**DATA EXTRACTS**
<<<<
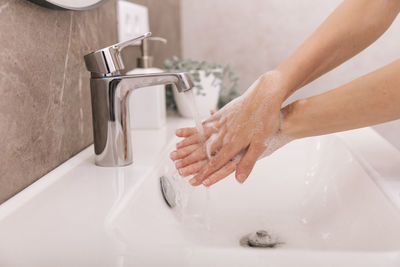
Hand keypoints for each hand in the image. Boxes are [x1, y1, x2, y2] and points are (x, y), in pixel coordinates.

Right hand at [170, 71, 291, 185]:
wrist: (265, 95)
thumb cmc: (266, 119)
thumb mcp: (261, 144)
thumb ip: (248, 162)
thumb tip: (239, 179)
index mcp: (233, 144)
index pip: (216, 163)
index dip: (205, 173)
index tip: (195, 180)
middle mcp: (224, 134)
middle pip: (204, 151)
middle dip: (190, 161)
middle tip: (178, 167)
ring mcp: (221, 123)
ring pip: (200, 137)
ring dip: (188, 145)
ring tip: (176, 150)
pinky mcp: (222, 113)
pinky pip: (204, 124)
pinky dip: (194, 129)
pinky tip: (188, 131)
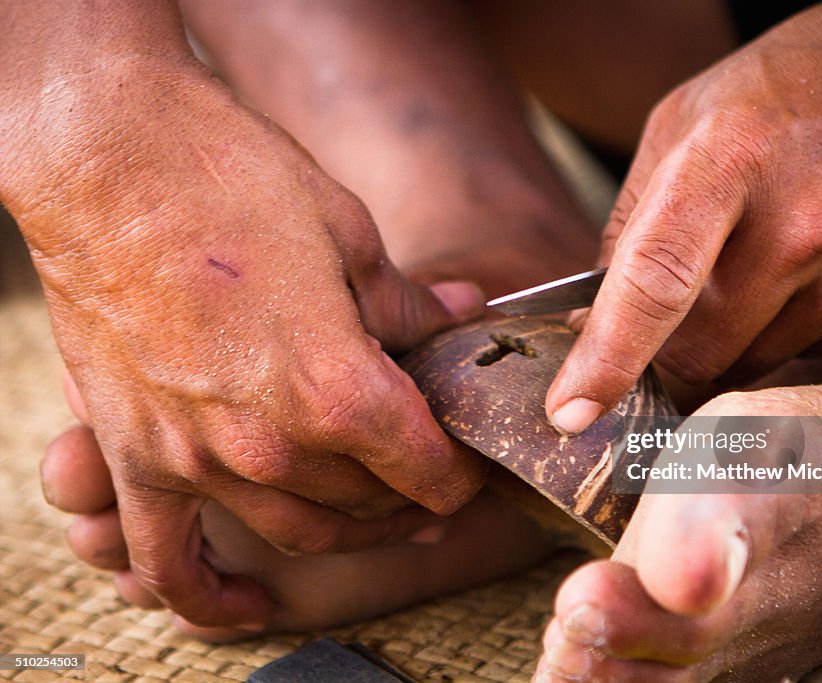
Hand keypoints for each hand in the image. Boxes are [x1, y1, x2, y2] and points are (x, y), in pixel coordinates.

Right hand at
>>>>
**DIRECTIONS FOR THIS TASK**
Your answer must be the lines above from the one containing "index mcp: (233, 144)" to the one containing "ring tip: (176, 150)", both included, restated word for word.

**SOLUTION TO THIS TASK**
index mcp: (233, 144)
index pip: (216, 163)
index dip: (205, 173)
index tip: (195, 180)
middle mcp: (224, 134)
middle pip: (204, 151)
middle dip: (190, 161)
middle tip: (178, 167)
ring mcp: (221, 123)
ring pip: (200, 137)
ring dip: (188, 145)
ring tip: (176, 150)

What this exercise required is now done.